The Bump Trick for Hemostasis (and Closure of Mucosal Defects)

The Bump Trick for Hemostasis (and Closure of Mucosal Defects)

By Klaus Mönkemüller, MD, PhD, FASGE, FJGES and Joel Joseph, MD

Virginia Tech Carilion School of Medicine, Virginia, USA

image via endocollab.com

Often, bleeding lesions are located on the right (Panel A), as in this case of gastric ulcer located in the distal antrum. Many gastroscopes have the working channel on the LEFT (Panel B, green arrow), which makes a targeted delivery of the clip or injection difficult. What are our options to overcome this problem?

One, change to a pediatric colonoscope, with working channel on the right. 

Two, use over the scope clip (which allows for en-face approach).

Three, use a transparent distal cap, which may allow for a more targeted approach by "expending" the scope tip and thus angulation capabilities.

Four, use hemospray or hemostatic gels.

Five, as in this case, use the "bump trick". The initial clip is used to create a mucosal “bump” (pink arrow).
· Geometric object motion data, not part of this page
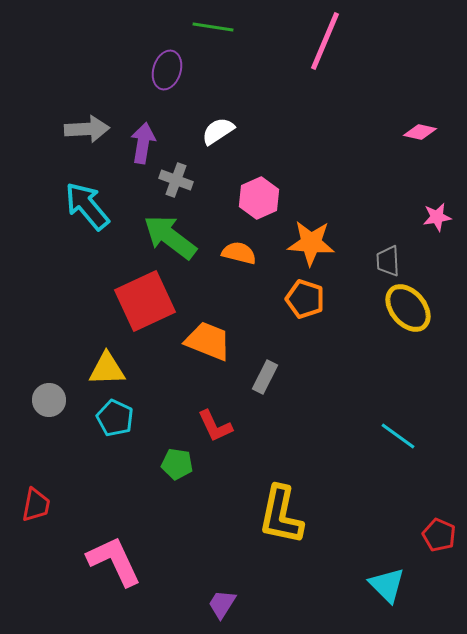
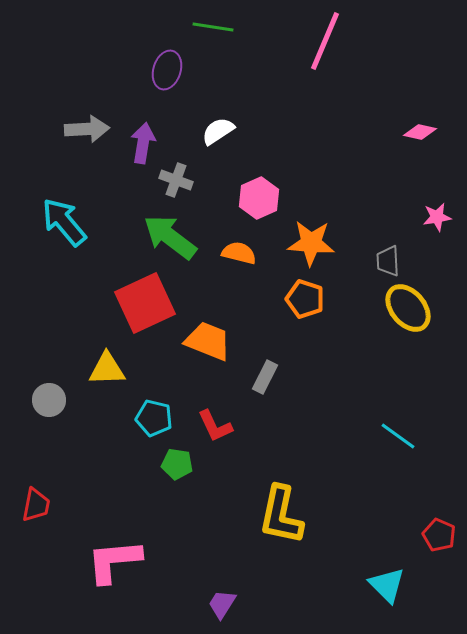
cyan arrow: moved 23 px left, 16 px down
red square: moved 2 px down
cyan pentagon: moved 39 px right; rotated 12 degrees counterclockwise
pink L-shape: rotated 70 degrees counterclockwise
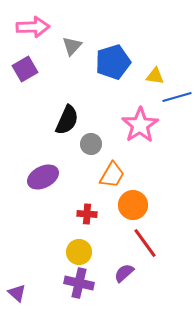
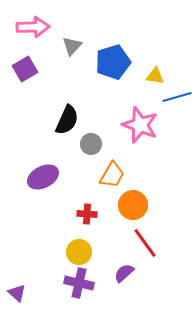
pink star: rotated 18 degrees counterclockwise
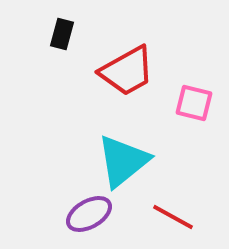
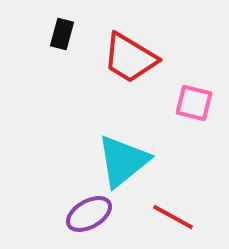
red trapezoid: moved 3 px right, 13 px up; rotated 60 degrees clockwise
The second (or hemostatic) clip can now be better targeted to the lesion, as the bump has lifted some folds (D, pink arrow) on the left side and allows for better capture of the ulcer on the right E, light blue arrow).

The bump trick is also useful when closing mucosal defects. The first clip is used to create a mucosal bump, which then allows for easier application of the second clip, and secure closure of the defect (see picture below).

No COI by KM with any of the companies/utensils or products mentioned in this article.